_Kaynak metin_:
1. Kabul Edilebilirlik
Yönünden
41. Açıkça dayanaktan yoksun olmadığı ve kabul edilemezliğine
karar verilmesini gerektirecek başka bir neden de bulunmadığı anlaşılan
mülkiyet hakkının ihlal edildiğine ilişkin iddianın kabul edilebilir olduğuna
karar verilmesi gerekir.
2. Esas Yönünden
a. Mülkün Varlığı
42. Anayasa'nın 35. maddesiyle güvenceye bağlanan mülkiyet
hakkı, ekonomik değer ifade eden ve parayla değerlendirilebilen her türlü mal
varlığı hakkını kapsamaktadır (AYM, E.2015/39, K.2015/62, 1/7/2015, § 20).
Somut olayda idari para cezasına hükmedilmesi neticesinde başvuruculardan
tahsil edilen, belirtilen tutardaki para başvurucuların mal varlığına dâhil
olduğundan verilen idari para cezasıyla yoksun bırakılan bu paranın başvurucular
açısından mülk teşkil ettiği
açıktır.

_Gösterilen veriler_:
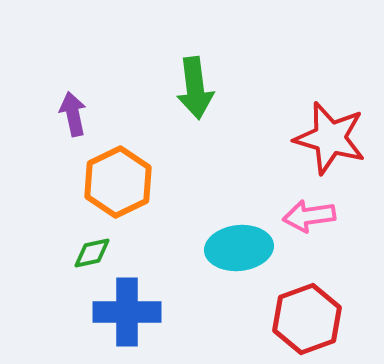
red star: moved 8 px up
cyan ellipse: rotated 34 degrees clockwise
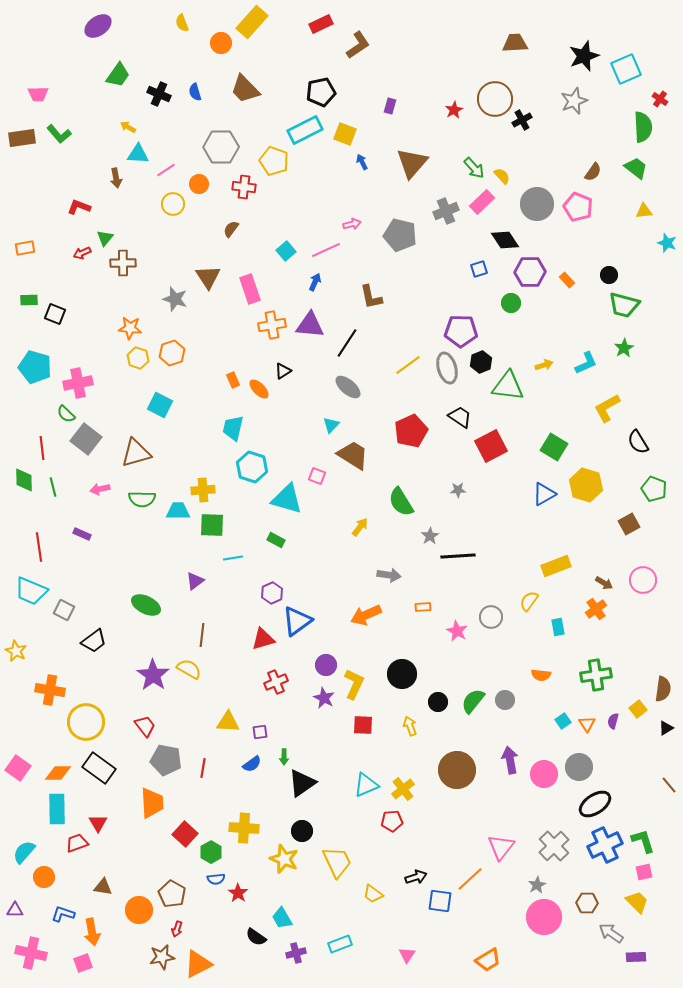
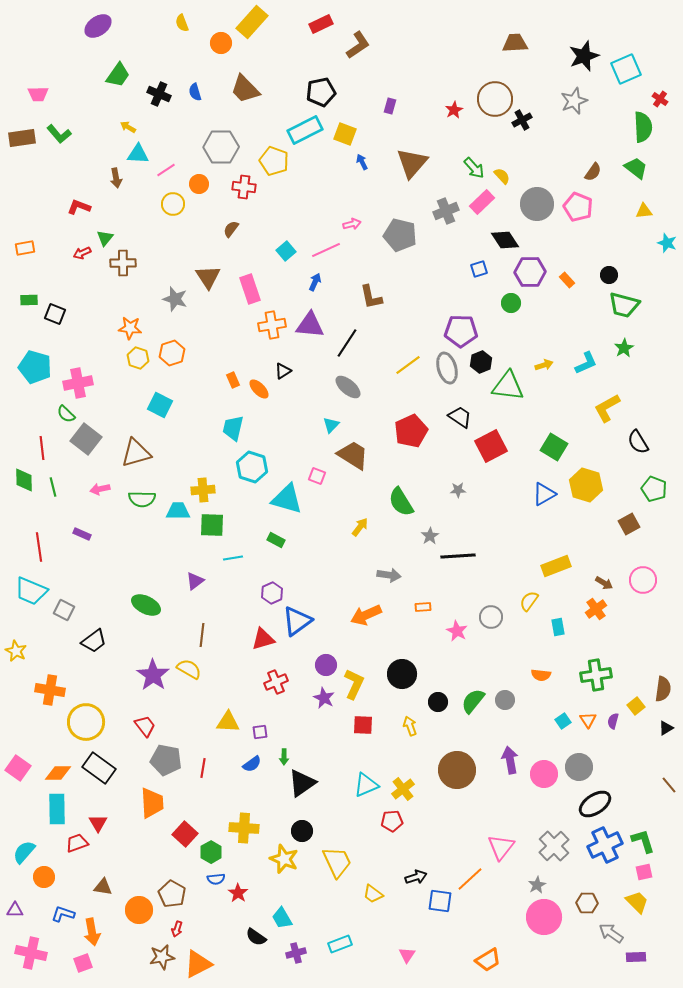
yellow square at (638, 709): moved 2 px left, 3 px up
orange triangle at (587, 724): moved 1 px right, 4 px up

_Yapılacaklar_:
1/ Kaynak metinden bir bölümü hiç değiştirmeden tekrar yazın. "1. Kabul Edilebilirlik" sözlerinin geçtiği yerden başlayın, "karar verilmesi gerekir." sözlerinden sonra durun.
2/ Kaynak metne göre mülkiyet hakkı Anayasa'nın hangi maddesiyle güvence altına alınmıştır?
3/ Aşağıdaki ifadeler kaynak metinle uyuşuyor mu? Her birine evet ya da hayır deyin ve karara varmanızı sağlayan sözleri metinden aynen alıntılayın.
(a) Mülkiyet hakkı yalnızca taşınmaz malları kapsar.
(b) Başvuruculardan tahsil edilen para, başvurucular açısından mülk sayılır.
(c) Mülkiyet hakkının ihlal edildiği iddiası kabul edilemez bulunmuştur.

_Görevlerin yanıtları_:
1/
1. Kabul Edilebilirlik
Yönünden
41. Açıkça dayanaktan yoksun olmadığı ve kabul edilemezliğine
karar verilmesini gerektirecek başka bir neden de bulunmadığı anlaşılan
mülkiyet hakkının ihlal edildiğine ilişkin iddianın kabul edilebilir olduğuna
karar verilmesi gerekir.

2/ Anayasa'nın 35. maddesiyle.

3/
(a) Hayır: "ekonomik değer ifade eden ve parayla değerlendirilebilen her türlü mal varlığı hakkını kapsamaktadır"
(b) Evet: "bu paranın başvurucular açısından mülk teşkil ettiği açıktır"
(c) Hayır: "mülkiyet hakkının ihlal edildiğine ilişkin iddianın kabul edilebilir olduğuna karar verilmesi gerekir"